Willy Palm, director of the International Association of Mutual Health Funds, made similar arguments. Palm is convinced that Europe is driven by values of social solidarity, common equality and access to healthcare. Healthcare, he claimed, is not regular market but has a special social character and does not need reform towards a free-market style.

 

Many speakers reflected the still predominant EU faith in the strong redistributive power of the state. Imre Holo, Hungarys deputy secretary of state for health, argued that the Commission should redistribute more money toHungary. Dr. Octavi Quintana Trias from the Commission argued for more centralization and control in science. In his opinion decentralization of medicinal research is not good for patients.

 

There were a few voices of reason. In the opinion of Mars Di Bartolomeo, Luxemburgs minister of health and social security, the key is to activate the patients role in the healthcare. Di Bartolomeo suggested that competition between national healthcare systems is good for patients. In short, he argued, the more knowledge there is in a society, the healthier its people are. For example, patient access to medical information about treatment and pharmaceutical technology is crucial.

 

A representative from GlaxoSmithKline said the market was not to blame for the ineffectiveness of social systems. In fact, it is the lack of a free-market in healthcare that has created the crisis.
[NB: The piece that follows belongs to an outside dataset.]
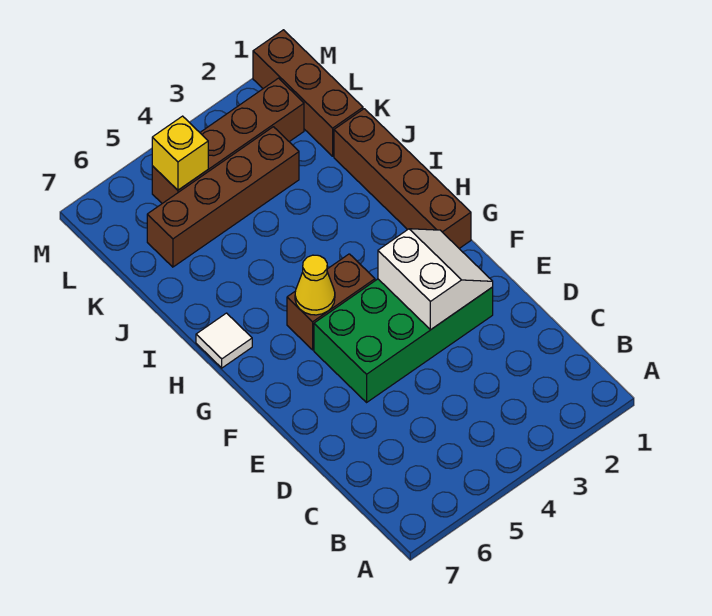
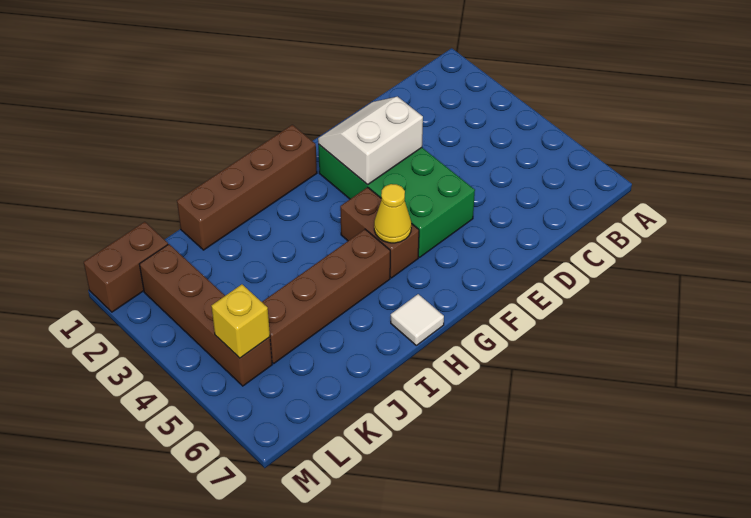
brown brick K1:M1 level 1 -> brown brick L1:M1 level 1
brown brick K3:K6 level 1 -> brown brick H5:K5 level 1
The speaker reminded everyone that global competition in medicine is strong and that, in a few years, China and India could achieve a higher level of medical knowledge and technology than the European Union. Many in the audience preferred not to hear this last sentence

 

Part of their problem is that they rely on the idea that collective healthcare is somehow free. In fact, the government provides the most expensive medical service we can imagine. The state monopoly de facto does not fulfill slogans of equality, solidarity and accessibility. Government healthcare limits patients rights and access to modern treatment and the newest achievements in medicine. Patients are forced to settle for ineffective service and low quality products.

 

Government-owned healthcare has nothing to do with equality, and in some cases the best treatment is reserved for politicians and elites. Others must pay bribes to be treated better, but people who are honest and refuse to see corrupt physicians are discriminated against. Finally, government healthcare removes the individual responsibility of each patient for his own health.

 

In fact, the state is too weak to guarantee every citizen good quality treatment. Europeans should not wait for the bankruptcy of social security and liberalize their healthcare market as soon as possible. Only the free market will avert the coming crisis in healthcare, not the European Commission or any other governmental institution.